Glimmer of hope with S&P’s ‘other’ ratings announcement

Nobody missed the big rating agency story earlier this month: Standard and Poor’s downgraded its rating of U.S. debt for the first time in history.

But S&P also surprised the financial community with another announcement that didn’t get much press outside specialized journals. This announcement, believe it or not, may have been a positive development and a sign that rating agencies may finally be acknowledging the mistakes they made that helped cause the financial meltdown.

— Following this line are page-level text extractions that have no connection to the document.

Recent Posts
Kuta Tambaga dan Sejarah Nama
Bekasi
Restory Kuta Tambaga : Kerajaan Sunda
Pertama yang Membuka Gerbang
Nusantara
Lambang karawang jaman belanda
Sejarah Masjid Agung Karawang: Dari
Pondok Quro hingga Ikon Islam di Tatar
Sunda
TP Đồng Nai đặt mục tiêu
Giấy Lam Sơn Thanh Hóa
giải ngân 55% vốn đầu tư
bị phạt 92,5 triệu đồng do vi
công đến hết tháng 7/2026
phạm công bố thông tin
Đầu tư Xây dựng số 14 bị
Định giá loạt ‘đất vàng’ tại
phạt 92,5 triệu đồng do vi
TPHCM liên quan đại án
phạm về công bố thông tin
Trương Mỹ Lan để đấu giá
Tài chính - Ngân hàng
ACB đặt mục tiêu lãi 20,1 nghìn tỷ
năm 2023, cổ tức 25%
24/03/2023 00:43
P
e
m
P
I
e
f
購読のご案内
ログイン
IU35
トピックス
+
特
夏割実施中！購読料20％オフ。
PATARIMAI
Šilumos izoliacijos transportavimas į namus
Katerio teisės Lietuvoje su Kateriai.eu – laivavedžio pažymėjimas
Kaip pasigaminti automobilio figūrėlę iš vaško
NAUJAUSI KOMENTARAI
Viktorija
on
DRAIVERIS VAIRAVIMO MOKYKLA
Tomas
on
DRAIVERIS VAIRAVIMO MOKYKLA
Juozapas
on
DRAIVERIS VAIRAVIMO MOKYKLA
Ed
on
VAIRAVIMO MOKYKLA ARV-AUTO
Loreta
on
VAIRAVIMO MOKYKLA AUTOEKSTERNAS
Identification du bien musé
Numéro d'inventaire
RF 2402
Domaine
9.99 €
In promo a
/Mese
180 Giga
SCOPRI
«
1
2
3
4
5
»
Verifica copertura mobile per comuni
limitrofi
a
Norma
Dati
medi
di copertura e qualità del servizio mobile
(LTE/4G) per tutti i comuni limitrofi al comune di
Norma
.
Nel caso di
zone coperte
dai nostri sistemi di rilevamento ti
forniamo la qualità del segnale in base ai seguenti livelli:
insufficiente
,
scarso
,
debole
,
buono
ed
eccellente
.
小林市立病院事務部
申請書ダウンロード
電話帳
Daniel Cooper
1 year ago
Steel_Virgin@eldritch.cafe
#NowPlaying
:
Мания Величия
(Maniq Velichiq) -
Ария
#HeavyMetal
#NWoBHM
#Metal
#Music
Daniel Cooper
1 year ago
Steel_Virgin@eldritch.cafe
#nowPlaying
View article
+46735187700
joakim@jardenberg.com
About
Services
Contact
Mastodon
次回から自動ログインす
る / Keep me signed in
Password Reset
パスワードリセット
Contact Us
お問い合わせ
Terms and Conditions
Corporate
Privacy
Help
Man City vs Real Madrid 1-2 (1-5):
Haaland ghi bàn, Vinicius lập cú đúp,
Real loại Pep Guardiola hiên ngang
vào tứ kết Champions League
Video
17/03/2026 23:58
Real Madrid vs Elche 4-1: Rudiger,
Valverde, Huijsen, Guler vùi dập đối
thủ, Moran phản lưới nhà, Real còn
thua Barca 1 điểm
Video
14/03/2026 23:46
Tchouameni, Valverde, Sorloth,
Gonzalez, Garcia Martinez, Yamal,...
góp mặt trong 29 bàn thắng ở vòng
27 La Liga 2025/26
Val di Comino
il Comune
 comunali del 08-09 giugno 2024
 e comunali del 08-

On the day before its federal debt downgrade, in a totally separate action, S&P announced that it would not rate the notes in a $1.5 billion offering of Commercial Mortgage Backed Securities already placed with investors by Goldman Sachs and Citigroup.

CMBS are the commercial real estate equivalent of the Residential Mortgage Backed Securities (RMBS) that were at the heart of the recent financial meltdown. S&P’s announcement, which it said was necessary because it had discovered “potentially conflicting methods” in its ratings processes, was a bombshell on Wall Street. Citibank and Goldman Sachs were forced to withdraw the transaction.

My initial reaction was to wonder how many homes and jobs would have been saved if, instead of waiting until July of 2007 to begin downgrading RMBS, the rating agencies had properly rated hundreds of billions of dollars of RMBS they rated AAA from 2004 until 2007.

But I saw at least a glimmer of hope. Maybe the rating agencies are finally beginning to do the job we always thought they were supposed to do.

Reports have been circulating for some time that the Dodd-Frank legislation was having little impact on how Wall Street and the rating agencies did business in mortgage-backed securities.

Up until the S&P announcement — in effect a last-minute downgrade — it was clear that issuers of mortgage-backed securities had not stopped the practice of shopping the rating agencies to give them AAA ratings on their CMBS.

I learned all about this during hearings of the U.S. Senate Permanent Subcommittee on Investigations in April 2010. The ratings agencies were and still are paid by the companies whose products they rate. Between 2004 and 2007, those companies often let the agencies know that if they didn’t cooperate with high ratings, they would lose business.

Executives of ratings agencies who protested were often told by management that their bonuses depended on their market share, so do not lose business.

In a hearing held in February of this year, when I was chair of the Congressional Oversight Panel on the Troubled Asset Relief Program (TARP), we learned that there was potential for real problems in the commercial real estate market if the economy did not turn around. This was borne out when U.S. commercial mortgage delinquency rates reached an all time high of 9.88 percent in July.

Ratings of CMBS should reflect market conditions, not the financial interests of debt issuers.

After S&P’s non-rating of the Citibank-Goldman Sachs CMBS offering, the agency was the target of withering attacks from issuers, along with threats that the agency could lose business in the CMBS market. On Aug. 5, S&P announced that it is renewing the rating of CMBS deals.

Back to business as usual? I hope not.

How can the investing public have any confidence in the rating agencies if market share, profits and executive compensation drive their ratings of securities?

Under Dodd-Frank, the Securities and Exchange Commission was told to establish a new oversight office to monitor the rating agencies. One year later, that office is still not up and running.

Much of the delay has been caused by the high volume of other rules required of the SEC in the bill. But establishing an effective office has also been complicated by very heavy Wall Street lobbying against it, as well as by the chair of the House Financial Services Subcommittee, who is trying to reduce the SEC budget.

Meanwhile, we are dependent on ratings agencies whose credibility suffered a body blow in the recent financial meltdown.

What S&P did with the Citibank-Goldman Sachs CMBS transaction was a positive sign.

Let’s hope it wasn’t an aberration, and the rating agencies begin to stand up to debt issuers even before help from the SEC arrives.